## [WORK TO BE COMPLETED]
Reproduce, word for word, the lines from the one containing "opera con una" through the one containing "TI POTREBBE INTERESSARE…".

## [Stored data entries]

■ ■ ■ ■ ■

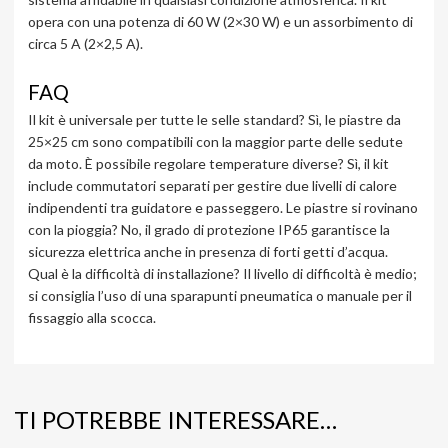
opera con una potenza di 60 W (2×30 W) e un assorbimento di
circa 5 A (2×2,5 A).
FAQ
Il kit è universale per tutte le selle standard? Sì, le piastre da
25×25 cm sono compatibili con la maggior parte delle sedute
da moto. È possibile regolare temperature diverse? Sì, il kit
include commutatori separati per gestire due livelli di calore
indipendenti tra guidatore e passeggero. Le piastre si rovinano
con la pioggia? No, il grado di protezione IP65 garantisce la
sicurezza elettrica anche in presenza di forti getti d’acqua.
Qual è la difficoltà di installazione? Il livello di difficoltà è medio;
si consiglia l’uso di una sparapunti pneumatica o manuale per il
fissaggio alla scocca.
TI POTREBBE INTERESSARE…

■ ■ ■ ■ ■

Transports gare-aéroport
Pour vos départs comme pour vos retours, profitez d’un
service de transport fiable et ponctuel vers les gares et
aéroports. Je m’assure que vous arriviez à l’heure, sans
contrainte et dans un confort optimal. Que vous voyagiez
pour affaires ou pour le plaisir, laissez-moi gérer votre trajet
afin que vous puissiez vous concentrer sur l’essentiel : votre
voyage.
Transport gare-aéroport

■ ■ ■ ■ ■

## [WRITTEN ANSWER]
opera con una potenza di 60 W (2×30 W) e un assorbimento di
circa 5 A (2×2,5 A).
FAQ
Il kit è universale per tutte le selle standard? Sì, le piastre da
25×25 cm sono compatibili con la maggior parte delle sedute
da moto. È possibile regolare temperature diverse? Sì, il kit
include commutatori separati per gestire due livelli di calore
indipendenti tra guidatore e passeggero. Le piastre si rovinano
con la pioggia? No, il grado di protezione IP65 garantisce la
sicurezza elettrica anche in presenza di forti getti d’acqua.
Qual è la difficoltà di installazione? Il livello di difficoltà è medio;
si consiglia l’uso di una sparapunti pneumatica o manuale per il
fissaggio alla scocca.
TI POTREBBE INTERESSARE…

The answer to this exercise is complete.